Task to carry out: Can you update the lines starting at the one containing "### Einheit 8" and ending at the one containing "### Simple Mint" so that "Dialog 1" reads "Gespräch 1", with everything else unchanged and the pictures left out?

BEGIN Extracted records

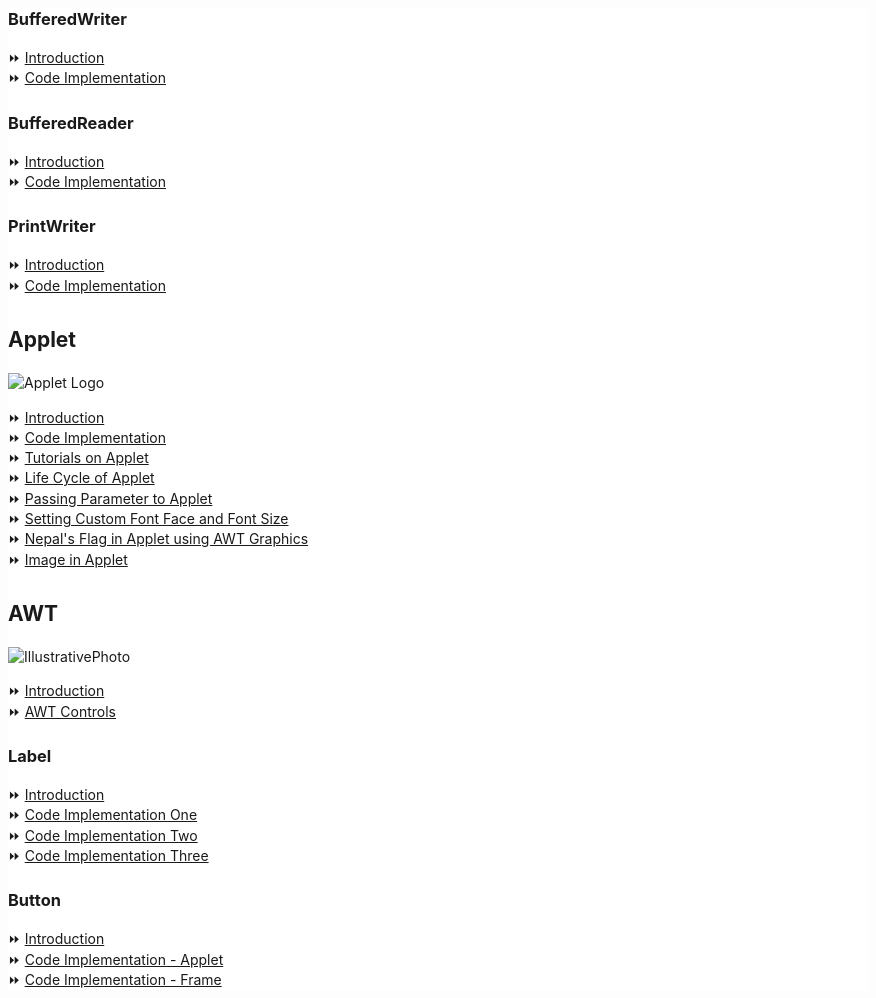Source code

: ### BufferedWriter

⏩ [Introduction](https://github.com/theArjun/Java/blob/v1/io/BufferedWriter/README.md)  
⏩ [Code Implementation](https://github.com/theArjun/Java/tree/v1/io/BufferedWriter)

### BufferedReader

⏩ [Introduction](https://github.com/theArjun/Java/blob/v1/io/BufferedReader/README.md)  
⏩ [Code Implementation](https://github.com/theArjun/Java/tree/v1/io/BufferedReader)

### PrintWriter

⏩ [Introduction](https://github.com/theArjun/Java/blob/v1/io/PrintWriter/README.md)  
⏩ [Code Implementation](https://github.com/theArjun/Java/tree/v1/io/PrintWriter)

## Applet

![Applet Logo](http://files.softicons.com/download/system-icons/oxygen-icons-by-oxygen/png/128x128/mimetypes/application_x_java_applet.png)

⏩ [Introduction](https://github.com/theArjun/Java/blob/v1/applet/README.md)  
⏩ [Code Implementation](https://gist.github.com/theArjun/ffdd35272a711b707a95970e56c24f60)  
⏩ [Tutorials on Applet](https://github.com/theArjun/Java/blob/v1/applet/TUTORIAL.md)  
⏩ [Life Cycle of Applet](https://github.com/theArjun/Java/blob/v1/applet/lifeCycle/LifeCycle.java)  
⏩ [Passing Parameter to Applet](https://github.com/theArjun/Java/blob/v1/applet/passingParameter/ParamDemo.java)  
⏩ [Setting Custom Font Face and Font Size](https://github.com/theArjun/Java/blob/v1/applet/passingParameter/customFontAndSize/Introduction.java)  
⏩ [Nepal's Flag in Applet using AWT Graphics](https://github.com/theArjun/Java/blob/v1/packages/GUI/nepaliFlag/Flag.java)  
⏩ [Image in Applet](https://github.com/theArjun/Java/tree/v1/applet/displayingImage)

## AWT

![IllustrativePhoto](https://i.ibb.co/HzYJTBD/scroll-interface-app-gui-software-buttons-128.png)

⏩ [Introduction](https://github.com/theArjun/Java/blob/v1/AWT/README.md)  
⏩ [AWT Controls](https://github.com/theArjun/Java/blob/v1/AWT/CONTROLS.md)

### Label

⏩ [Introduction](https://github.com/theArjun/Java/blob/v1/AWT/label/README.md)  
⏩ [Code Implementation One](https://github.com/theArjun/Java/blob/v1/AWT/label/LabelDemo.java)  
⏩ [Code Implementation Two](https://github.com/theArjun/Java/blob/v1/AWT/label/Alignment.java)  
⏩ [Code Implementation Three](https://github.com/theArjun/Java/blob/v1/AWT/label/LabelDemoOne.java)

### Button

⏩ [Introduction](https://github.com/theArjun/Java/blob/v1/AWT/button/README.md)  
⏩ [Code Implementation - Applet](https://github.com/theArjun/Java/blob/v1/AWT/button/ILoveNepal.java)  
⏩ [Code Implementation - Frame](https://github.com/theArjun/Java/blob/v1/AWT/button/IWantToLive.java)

END Extracted records
BEGIN Extracted records

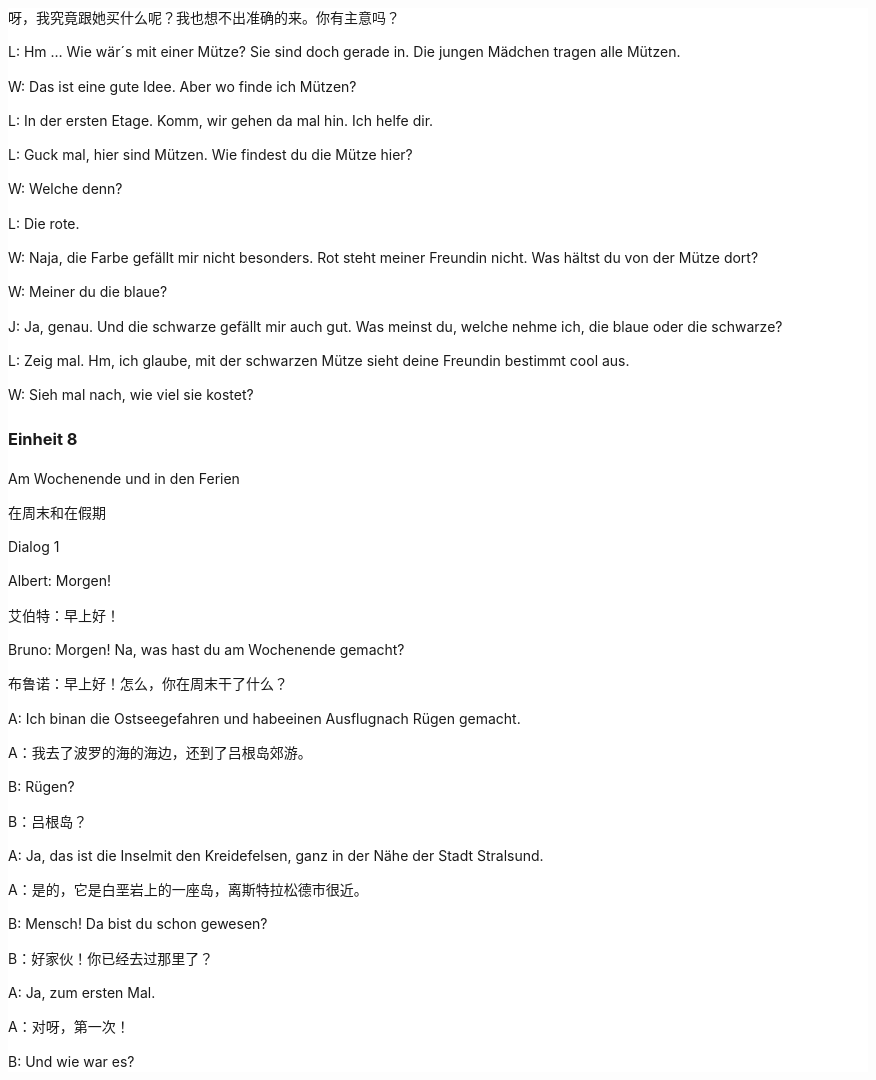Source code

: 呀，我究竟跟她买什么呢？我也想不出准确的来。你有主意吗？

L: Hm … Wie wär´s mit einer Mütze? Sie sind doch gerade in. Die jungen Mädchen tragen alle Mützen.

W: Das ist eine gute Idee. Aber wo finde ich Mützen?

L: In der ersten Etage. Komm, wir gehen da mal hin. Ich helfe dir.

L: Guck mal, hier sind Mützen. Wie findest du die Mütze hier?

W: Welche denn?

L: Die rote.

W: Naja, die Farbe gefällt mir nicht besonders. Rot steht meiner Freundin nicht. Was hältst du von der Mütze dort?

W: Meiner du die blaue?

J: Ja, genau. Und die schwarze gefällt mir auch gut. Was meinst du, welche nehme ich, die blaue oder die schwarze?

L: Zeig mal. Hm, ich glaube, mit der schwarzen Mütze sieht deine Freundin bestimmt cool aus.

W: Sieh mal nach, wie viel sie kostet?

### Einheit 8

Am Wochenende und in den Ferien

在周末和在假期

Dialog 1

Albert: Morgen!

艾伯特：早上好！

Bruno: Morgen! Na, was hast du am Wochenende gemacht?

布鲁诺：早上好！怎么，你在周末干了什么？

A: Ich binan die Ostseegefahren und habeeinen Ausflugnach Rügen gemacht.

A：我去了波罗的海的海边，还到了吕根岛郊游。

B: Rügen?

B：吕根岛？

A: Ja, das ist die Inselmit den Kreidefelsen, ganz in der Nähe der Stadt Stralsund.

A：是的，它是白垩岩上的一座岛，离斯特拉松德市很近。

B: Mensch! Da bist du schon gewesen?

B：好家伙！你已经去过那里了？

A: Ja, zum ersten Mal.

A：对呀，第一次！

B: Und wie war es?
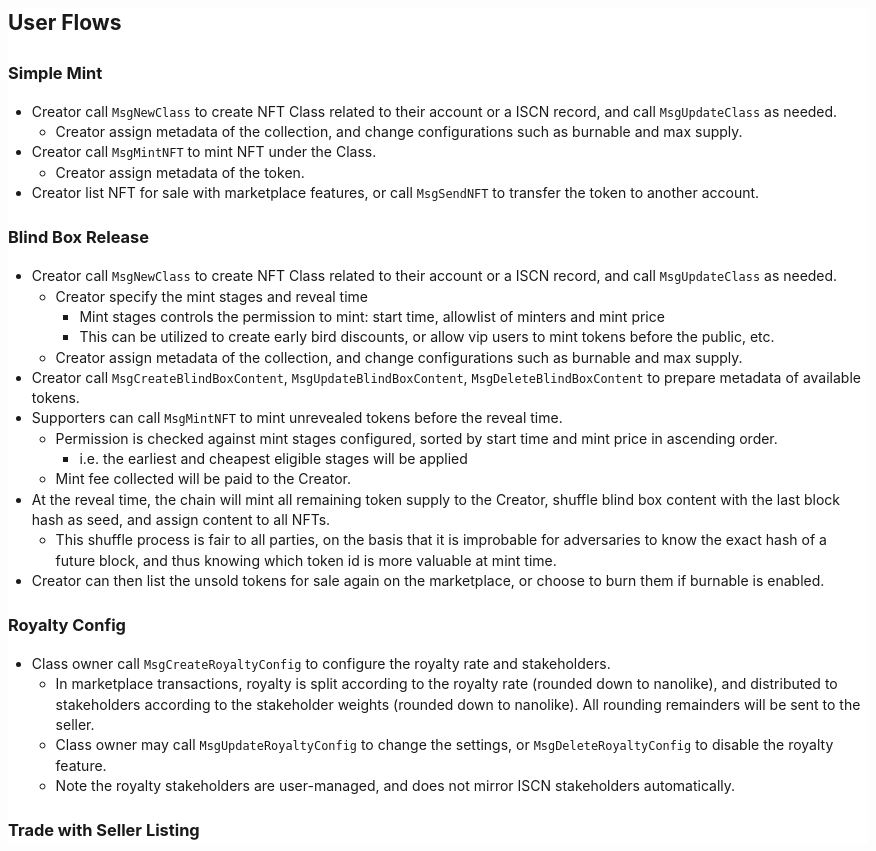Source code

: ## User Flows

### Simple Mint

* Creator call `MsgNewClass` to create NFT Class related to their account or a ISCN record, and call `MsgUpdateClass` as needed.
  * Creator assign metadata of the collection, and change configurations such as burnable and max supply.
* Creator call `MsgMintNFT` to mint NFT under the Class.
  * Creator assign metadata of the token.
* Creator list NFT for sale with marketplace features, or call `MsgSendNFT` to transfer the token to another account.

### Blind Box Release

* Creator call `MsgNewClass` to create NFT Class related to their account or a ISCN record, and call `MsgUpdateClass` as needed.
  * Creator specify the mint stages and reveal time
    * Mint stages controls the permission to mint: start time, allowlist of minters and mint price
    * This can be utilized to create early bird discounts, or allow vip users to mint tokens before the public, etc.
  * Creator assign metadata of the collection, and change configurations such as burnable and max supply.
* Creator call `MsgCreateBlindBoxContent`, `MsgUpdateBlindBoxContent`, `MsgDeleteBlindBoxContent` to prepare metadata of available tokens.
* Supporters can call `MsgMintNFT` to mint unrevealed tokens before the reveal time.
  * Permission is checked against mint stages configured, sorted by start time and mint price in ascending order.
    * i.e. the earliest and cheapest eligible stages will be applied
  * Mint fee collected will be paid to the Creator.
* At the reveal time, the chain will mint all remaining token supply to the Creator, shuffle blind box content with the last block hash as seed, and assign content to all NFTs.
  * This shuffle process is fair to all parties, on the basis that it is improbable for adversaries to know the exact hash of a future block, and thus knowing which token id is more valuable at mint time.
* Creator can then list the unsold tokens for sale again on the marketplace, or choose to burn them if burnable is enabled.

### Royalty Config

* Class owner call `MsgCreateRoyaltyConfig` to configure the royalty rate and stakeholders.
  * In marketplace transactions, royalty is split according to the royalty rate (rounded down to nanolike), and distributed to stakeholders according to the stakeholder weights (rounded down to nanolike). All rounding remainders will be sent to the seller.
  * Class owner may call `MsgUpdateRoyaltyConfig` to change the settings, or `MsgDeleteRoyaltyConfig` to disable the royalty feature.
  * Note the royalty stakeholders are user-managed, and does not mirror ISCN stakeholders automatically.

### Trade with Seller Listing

END Extracted records
BEGIN Extracted records

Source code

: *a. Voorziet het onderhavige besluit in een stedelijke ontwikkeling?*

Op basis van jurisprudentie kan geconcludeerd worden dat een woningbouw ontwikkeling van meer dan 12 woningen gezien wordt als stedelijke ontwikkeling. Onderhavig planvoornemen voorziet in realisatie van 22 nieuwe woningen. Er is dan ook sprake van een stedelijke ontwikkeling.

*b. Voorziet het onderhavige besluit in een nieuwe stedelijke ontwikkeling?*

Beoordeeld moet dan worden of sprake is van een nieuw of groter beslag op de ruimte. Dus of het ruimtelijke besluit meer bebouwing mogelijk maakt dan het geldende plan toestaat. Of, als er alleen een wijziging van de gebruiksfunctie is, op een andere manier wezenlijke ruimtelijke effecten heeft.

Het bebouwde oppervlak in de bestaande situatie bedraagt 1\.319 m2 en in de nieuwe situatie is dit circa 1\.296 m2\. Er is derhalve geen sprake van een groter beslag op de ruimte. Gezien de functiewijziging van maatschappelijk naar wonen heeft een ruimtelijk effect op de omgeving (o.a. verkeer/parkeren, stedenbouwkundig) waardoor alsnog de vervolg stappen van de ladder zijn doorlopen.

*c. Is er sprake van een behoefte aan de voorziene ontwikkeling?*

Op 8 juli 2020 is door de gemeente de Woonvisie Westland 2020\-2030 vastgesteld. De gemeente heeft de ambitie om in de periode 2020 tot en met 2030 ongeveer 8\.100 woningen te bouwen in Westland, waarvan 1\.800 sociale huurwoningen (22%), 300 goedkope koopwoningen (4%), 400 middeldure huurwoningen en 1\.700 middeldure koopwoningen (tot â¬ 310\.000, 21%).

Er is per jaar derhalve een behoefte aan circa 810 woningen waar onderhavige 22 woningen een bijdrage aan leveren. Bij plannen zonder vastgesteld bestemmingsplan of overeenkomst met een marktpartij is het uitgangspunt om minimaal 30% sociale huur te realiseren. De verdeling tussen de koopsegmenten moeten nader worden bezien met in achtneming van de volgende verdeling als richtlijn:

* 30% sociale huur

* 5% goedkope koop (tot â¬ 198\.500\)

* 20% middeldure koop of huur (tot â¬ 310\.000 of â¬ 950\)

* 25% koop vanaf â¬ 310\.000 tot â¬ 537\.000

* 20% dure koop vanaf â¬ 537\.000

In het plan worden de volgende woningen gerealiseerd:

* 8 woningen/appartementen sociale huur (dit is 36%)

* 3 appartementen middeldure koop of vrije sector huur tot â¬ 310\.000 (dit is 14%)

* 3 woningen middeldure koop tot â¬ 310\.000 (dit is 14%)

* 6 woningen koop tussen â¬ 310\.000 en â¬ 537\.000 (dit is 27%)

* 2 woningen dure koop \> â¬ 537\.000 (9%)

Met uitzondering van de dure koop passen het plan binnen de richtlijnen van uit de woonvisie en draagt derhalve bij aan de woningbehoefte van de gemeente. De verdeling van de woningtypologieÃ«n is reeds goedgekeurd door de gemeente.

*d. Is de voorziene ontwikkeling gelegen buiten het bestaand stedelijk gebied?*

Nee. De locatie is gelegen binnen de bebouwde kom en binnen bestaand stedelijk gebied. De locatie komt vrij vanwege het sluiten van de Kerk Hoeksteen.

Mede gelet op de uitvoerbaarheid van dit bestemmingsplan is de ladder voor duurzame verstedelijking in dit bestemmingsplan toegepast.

END Extracted records

Response area:
### Einheit 8

Am Wochenende und in den Ferien

在周末和在假期

Gespräch 1

Albert: Morgen!

艾伯特：早上好！

Bruno: Morgen! Na, was hast du am Wochenende gemacht?

布鲁诺：早上好！怎么，你在周末干了什么？

A: Ich binan die Ostseegefahren und habeeinen Ausflugnach Rügen gemacht.

A：我去了波罗的海的海边，还到了吕根岛郊游。

B: Rügen?

B：吕根岛？

A: Ja, das ist die Inselmit den Kreidefelsen, ganz in der Nähe der Stadt Stralsund.

A：是的，它是白垩岩上的一座岛，离斯特拉松德市很近。

B: Mensch! Da bist du schon gewesen?

B：好家伙！你已经去过那里了？

A: Ja, zum ersten Mal.

A：对呀，第一次！

B: Und wie war es?
Source code

: ## User Flows

### Simple Mint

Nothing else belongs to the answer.